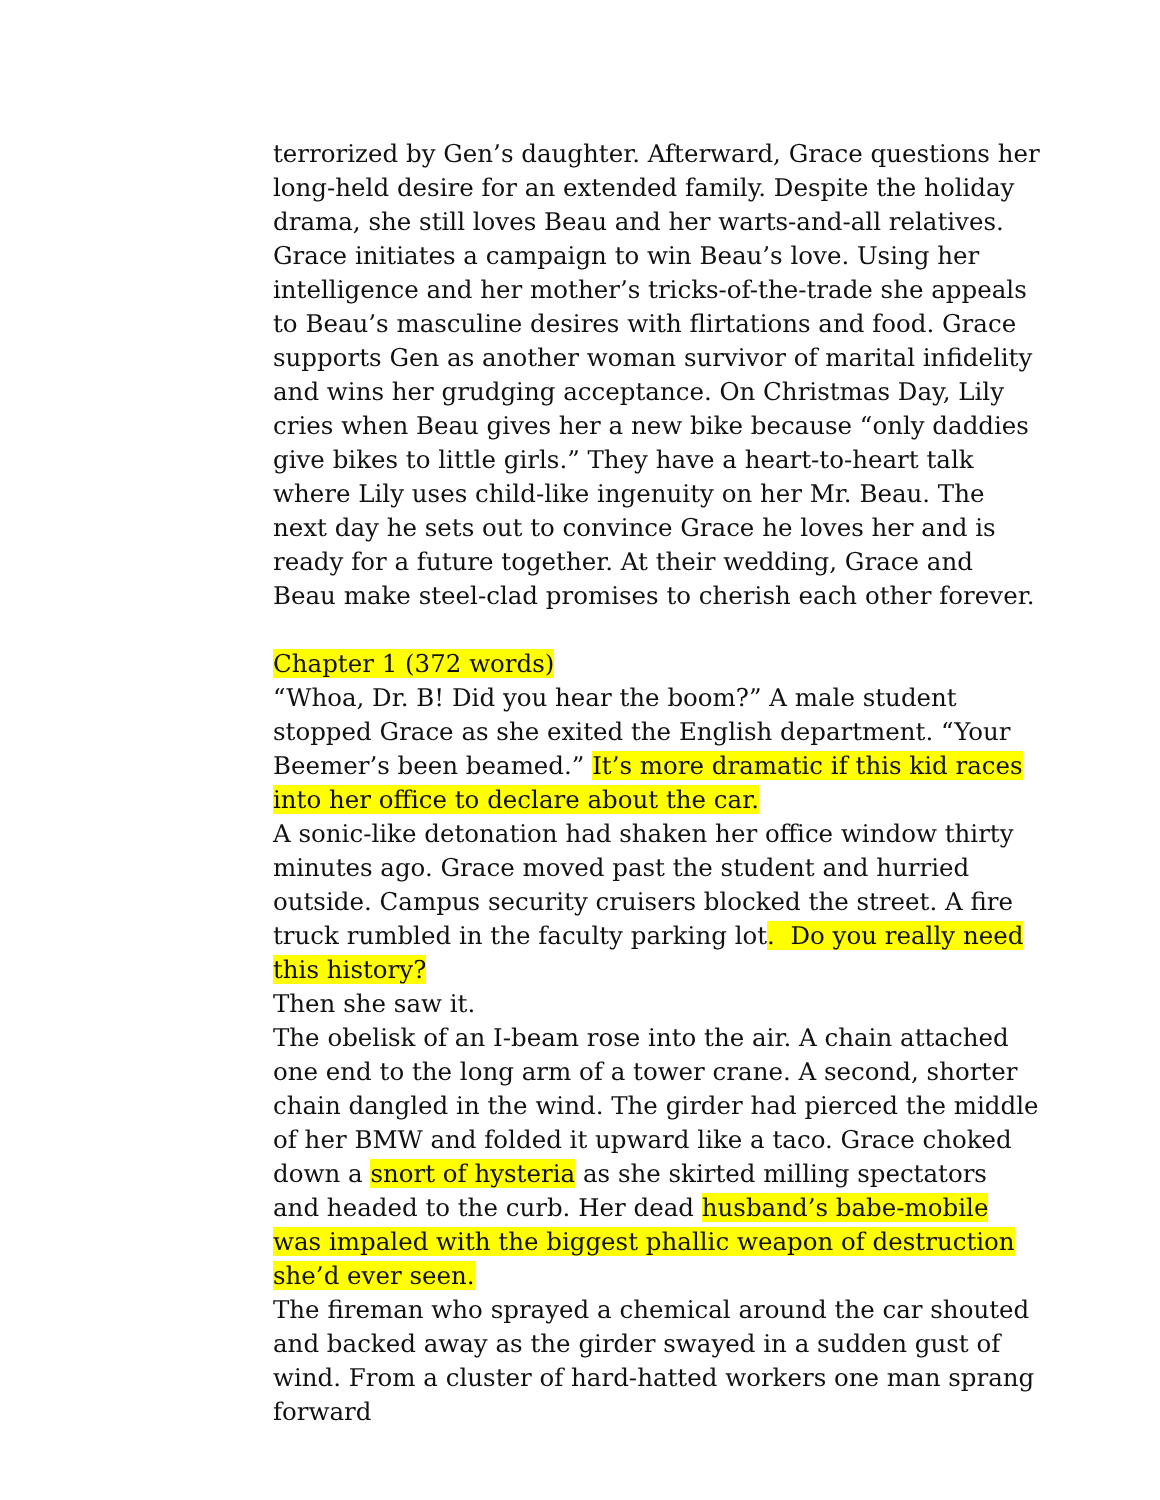terrorized by Gen’s daughter. Afterward, Grace questions her long-held desire for an extended family. Despite the holiday drama, she still loves Beau and her warts-and-all relatives. Grace initiates a campaign to win Beau’s love. Using her intelligence and her mother’s tricks-of-the-trade she appeals to Beau’s masculine desires with flirtations and food. Grace supports Gen as another woman survivor of marital infidelity and wins her grudging acceptance. On Christmas Day, Lily cries when Beau gives her a new bike because “only daddies give bikes to little girls.” They have a heart-to-heart talk where Lily uses child-like ingenuity on her Mr. Beau. The next day he sets out to convince Grace he loves her and is ready for a future together. At their wedding, Grace and Beau make steel-clad promises to cherish each other forever.
Chapter 1 (372 words)
“Whoa, Dr. B! Did you hear the boom?” A male student stopped Grace as she exited the English department. “Your Beemer’s been beamed.” It’s more dramatic if this kid races into her office to declare about the car.
A sonic-like detonation had shaken her office window thirty minutes ago. Grace moved past the student and hurried outside. Campus security cruisers blocked the street. A fire truck rumbled in the faculty parking lot. Do you really need this history?
Then she saw it.
The obelisk of an I-beam rose into the air. A chain attached one end to the long arm of a tower crane. A second, shorter chain dangled in the wind. The girder had pierced the middle of her BMW and folded it upward like a taco. Grace choked down a snort of hysteria as she skirted milling spectators and headed to the curb. Her dead husband’s babe-mobile was impaled with the biggest phallic weapon of destruction she’d ever seen.
The fireman who sprayed a chemical around the car shouted and backed away as the girder swayed in a sudden gust of wind. From a cluster of hard-hatted workers one man sprang forward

* _What is required_
Copy every record above exactly as written, but leave out the pictures.

* _Your solution_
terrorized by Gen’s daughter. Afterward, Grace questions her long-held desire for an extended family. Despite the holiday drama, she still loves Beau and her warts-and-all relatives. Grace initiates a campaign to win Beau’s love. Using her intelligence and her mother’s tricks-of-the-trade she appeals to Beau’s masculine desires with flirtations and food. Grace supports Gen as another woman survivor of marital infidelity and wins her grudging acceptance. On Christmas Day, Lily cries when Beau gives her a new bike because “only daddies give bikes to little girls.” They have a heart-to-heart talk where Lily uses child-like ingenuity on her Mr. Beau. The next day he sets out to convince Grace he loves her and is ready for a future together. At their wedding, Grace and Beau make steel-clad promises to cherish each other forever.
Chapter 1 (372 words)
“Whoa, Dr. B! Did you hear the boom?” A male student stopped Grace as she exited the English department. “Your Beemer’s been beamed.” It’s more dramatic if this kid races into her office to declare about the car.
A sonic-like detonation had shaken her office window thirty minutes ago. Grace moved past the student and hurried outside. Campus security cruisers blocked the street. A fire truck rumbled in the faculty parking lot. Do you really need this history?
Then she saw it.
The obelisk of an I-beam rose into the air. A chain attached one end to the long arm of a tower crane. A second, shorter chain dangled in the wind. The girder had pierced the middle of her BMW and folded it upward like a taco. Grace choked down a snort of hysteria as she skirted milling spectators and headed to the curb. Her dead husband’s babe-mobile was impaled with the biggest phallic weapon of destruction she’d ever seen.
The fireman who sprayed a chemical around the car shouted and backed away as the girder swayed in a sudden gust of wind. From a cluster of hard-hatted workers one man sprang forward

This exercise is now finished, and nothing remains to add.